## TASK PROMPT
Your reply should be the full listing, copied exactly.

*** Opening SUPPLIED RECORDS ***

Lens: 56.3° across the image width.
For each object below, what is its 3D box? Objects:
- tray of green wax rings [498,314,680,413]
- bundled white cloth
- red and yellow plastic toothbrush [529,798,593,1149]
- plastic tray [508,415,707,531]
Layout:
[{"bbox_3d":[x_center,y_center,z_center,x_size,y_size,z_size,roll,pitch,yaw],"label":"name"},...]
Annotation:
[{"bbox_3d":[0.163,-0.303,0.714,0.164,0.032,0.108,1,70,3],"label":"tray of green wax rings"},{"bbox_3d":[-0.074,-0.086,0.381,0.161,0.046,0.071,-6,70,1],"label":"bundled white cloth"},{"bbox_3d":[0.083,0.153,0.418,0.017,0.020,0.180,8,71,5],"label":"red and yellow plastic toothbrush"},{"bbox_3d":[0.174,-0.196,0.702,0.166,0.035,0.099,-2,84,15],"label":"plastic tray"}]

*** Closing SUPPLIED RECORDS ***

## RESPONSE BELOW
Lens: 56.3° across the image width.
For each object below, what is its 3D box? Objects:
- tray of green wax rings [498,314,680,413]
- bundled white cloth
- red and yellow plastic toothbrush [529,798,593,1149]
- plastic tray [508,415,707,531]
Layout:
[{"bbox_3d":[x_center,y_center,z_center,x_size,y_size,z_size,roll,pitch,yaw],"label":"name"},...]
Annotation:
[{"bbox_3d":[0.163,-0.303,0.714,0.164,0.032,0.108,1,70,3],"label":"tray of green wax rings"},{"bbox_3d":[-0.074,-0.086,0.381,0.161,0.046,0.071,-6,70,1],"label":"bundled white cloth"},{"bbox_3d":[0.083,0.153,0.418,0.017,0.020,0.180,8,71,5],"label":"red and yellow plastic toothbrush"},{"bbox_3d":[0.174,-0.196,0.702,0.166,0.035,0.099,-2,84,15],"label":"plastic tray"}]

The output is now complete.